Climate change has made Louisiana one of the most endangered states in the country. It has been struck by six major hurricanes in less than 25 years and lost hundreds of square miles of land to erosion in roughly the same period.
But thanks partly to its extraordinarily bad luck — in particular the devastation of Hurricane Katrina in 2005 and the Deepwater Horizon oil spill in 2010 — the state has also secured an enormous amount of money for coastal adaptation: The federal government spent billions of dollars after Katrina to help Louisiana prepare for future storms, and a later settlement with BP over the Deepwater Horizon spill gave the state tens of billions more for coastal restoration.
This combination of bad luck and federal largesse has allowed Louisiana to pursue an audacious coastal protection program that has been touted as a “proven playbook” and “the right way to build climate resilience.” Officials have spent billions creating new marshes and diverting river sediment, slowing down the disappearance of coastal land, and they’ve also undertaken several large levee projects to protect low-lying populations. This plan has backing from both Democrat and Republican politicians, even though program officials talk openly about its role in responding to climate change. The latest version of the plan, which Governor John Bel Edwards called a “success story,” sailed through the legislature last week.
But a reality check is on the way. The state’s ambitious projects have successfully reduced land loss and flood risk, but many of its coastal communities still face an existential threat from climate change in spite of all the new infrastructure. And the money that has sustained the state’s coastal buildout will dwindle in the coming decade, forcing ever harder choices about what to fund.
Every six years, Louisiana’s Coastal Protection and Restoration Authority, or CPRA, releases a kind of shopping list, identifying which coastal projects it wants to fund over the following 50 years. According to the newest version of the plan, released this year, the state aims to spend a whopping $1 billion annually on those projects, an astonishing goal that reflects just how much federal funding the state has received. Half the spending goes toward ecosystem projects that are designed to slow down coastal land loss, and the other half goes toward projects that protect towns and cities from flooding.
But when it comes to slowing down land loss, CPRA has always been fighting a rearguard battle, said Simone Maloz, the campaign director for the Restore the Mississippi River Delta coalition and a key collaborator on the state’s plan.
“We can build thousands of acres of marsh really quickly by tapping into the river or tapping into dredged material from offshore sites,” Maloz told Grist. “But we cannot have it all the way that it used to be. There’s just not enough time, there’s not enough money, there’s not enough resources.”

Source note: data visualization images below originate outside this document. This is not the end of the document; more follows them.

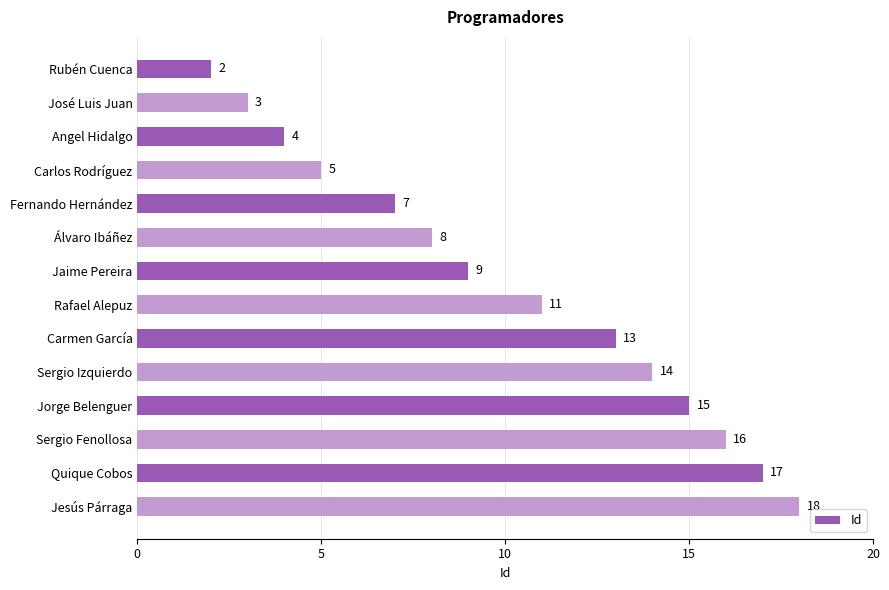

Rank the categories by value from highest to lowest.

Jesús Párraga, Quique Cobos, Sergio Fenollosa, Jorge Belenguer, Sergio Izquierdo, Carmen García, Rafael Alepuz, Jaime Pereira, Álvaro Ibáñez, Fernando Hernández, Carlos Rodríguez, Angel Hidalgo, José Luis Juan, Rubén Cuenca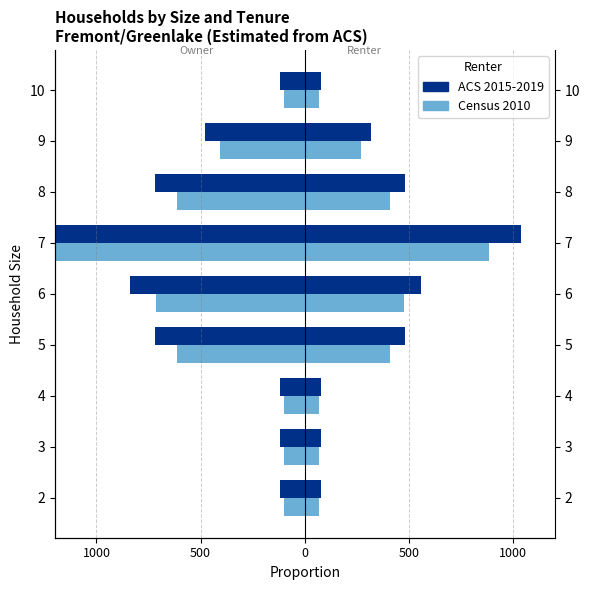

What is the value of the ACS 2015-2019 bar at the 9th from the left?

-120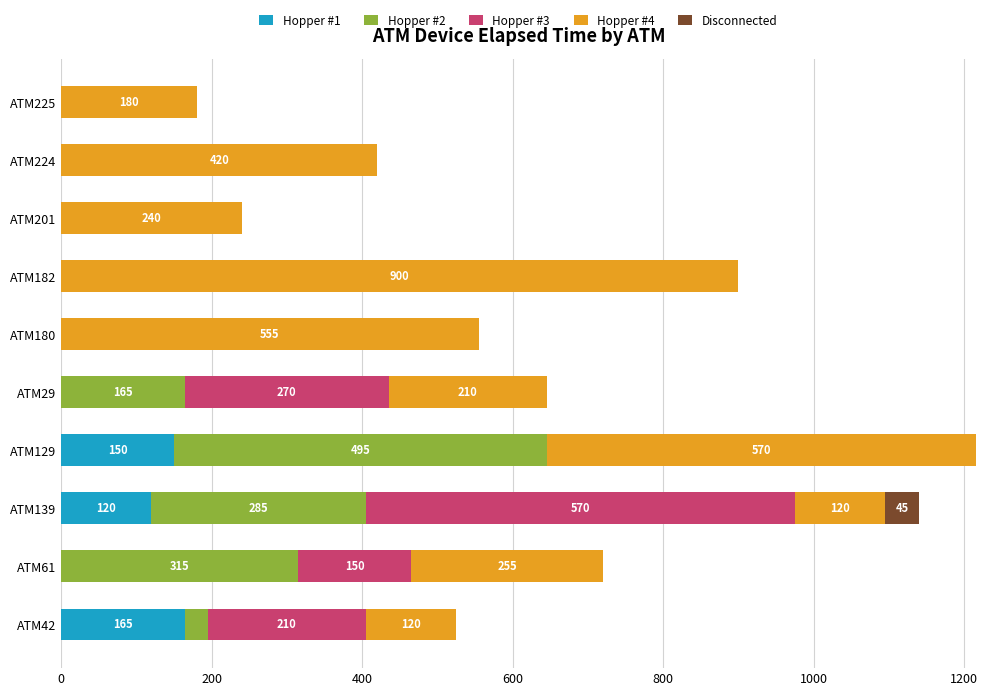

What is the total value across all series at ATM61?

720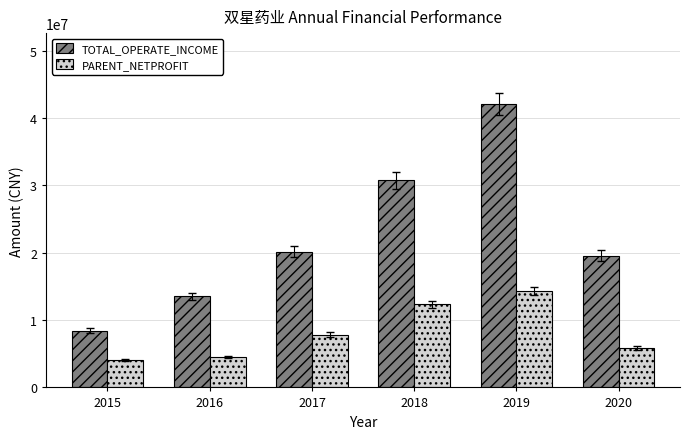

Count the number of categories in the chart.

6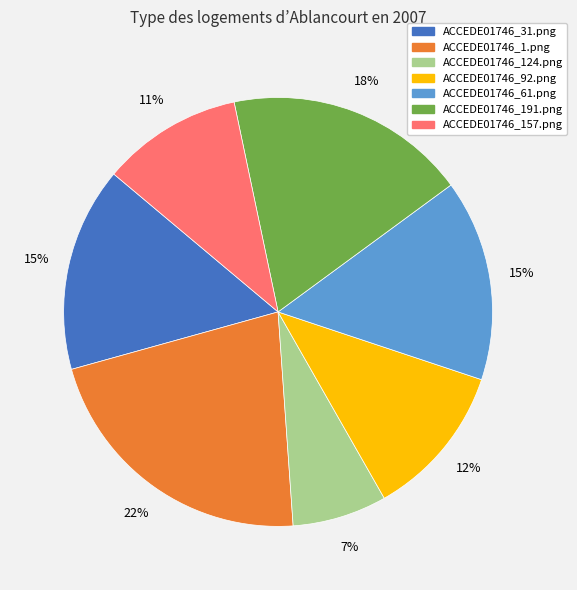

Count the number of slices in the pie.

7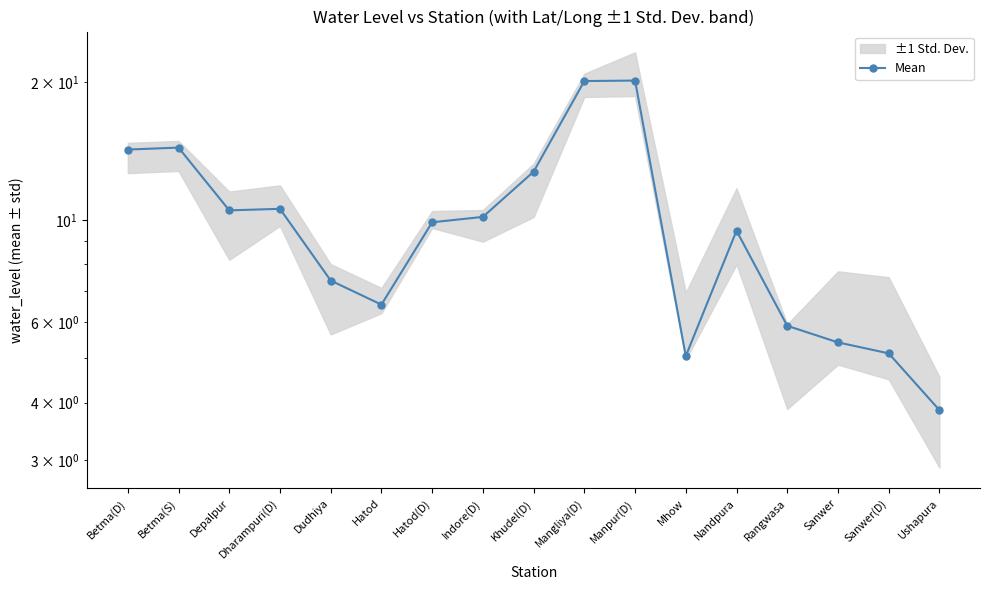

What is the difference between the values at Betma(D) and Rangwasa?

8.4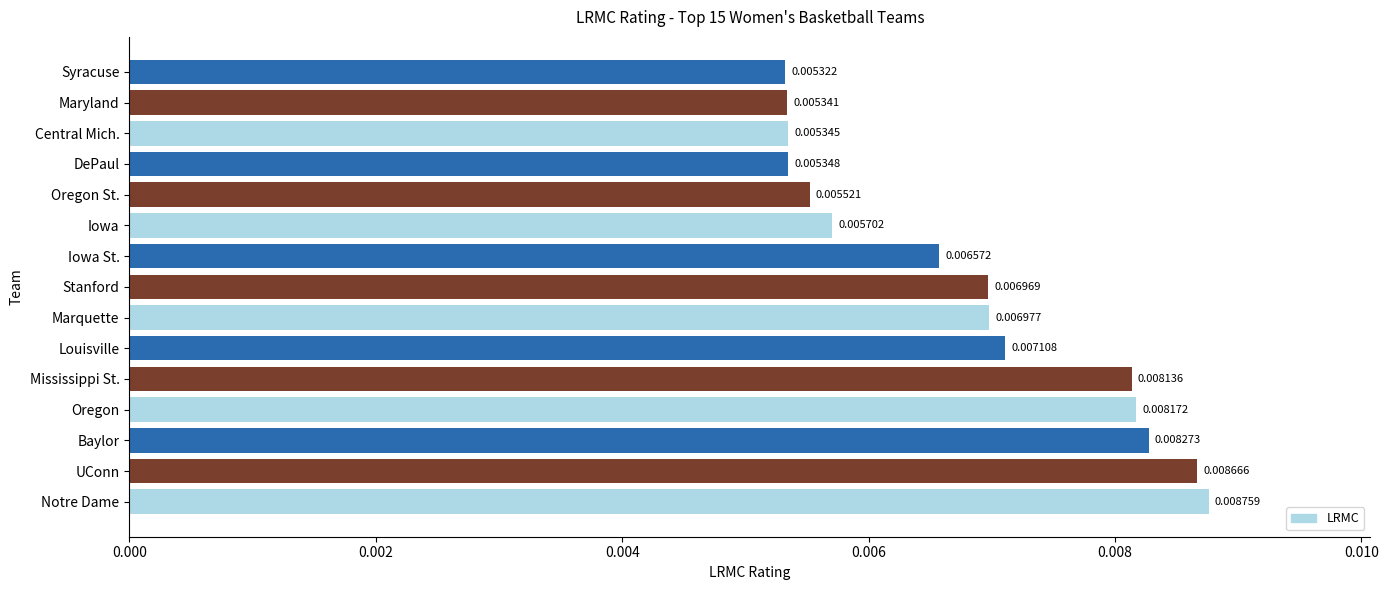

Which has a higher value, Iowa or Marquette?

Marquette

Even with Louisiana’s unrivaled resources, coastal protection has become a matter of triage. CPRA’s own estimates show that the effect of its restoration program will be limited compared to the sheer scale of land loss. Under a moderate scenario, if the state sees just over a foot of sea-level rise in the next 50 years, CPRA’s coastal protection projects will save about a third of the 1,100 square miles that the state expects would vanish. Under higher projections, with two feet of sea-level rise over the same period, the projects would save less than 10 percent of a staggering 3,000 square miles of vulnerable land.
“We can rebuild a piece of marsh, but in 30 years, that may be the only piece of marsh there,” said Stuart Brown, a senior CPRA official and a main architect of the plan.
The state is also struggling to keep up with flood risk. For more than a century, Louisiana has relied on the federal U.S. Army Corps of Engineers to design and build large levee projects around major cities, with funds tending to arrive after these cities suffer damage from big storms. This was the approach the state took in New Orleans following Katrina: After the Corps’s old flood defense system failed during the storm, devastating the Lower Ninth Ward and nearby St. Bernard Parish, Congress gave the agency $14 billion to construct an enormous system of barriers and pumps. This system held up during a direct hit from Category 4 Hurricane Ida in 2021.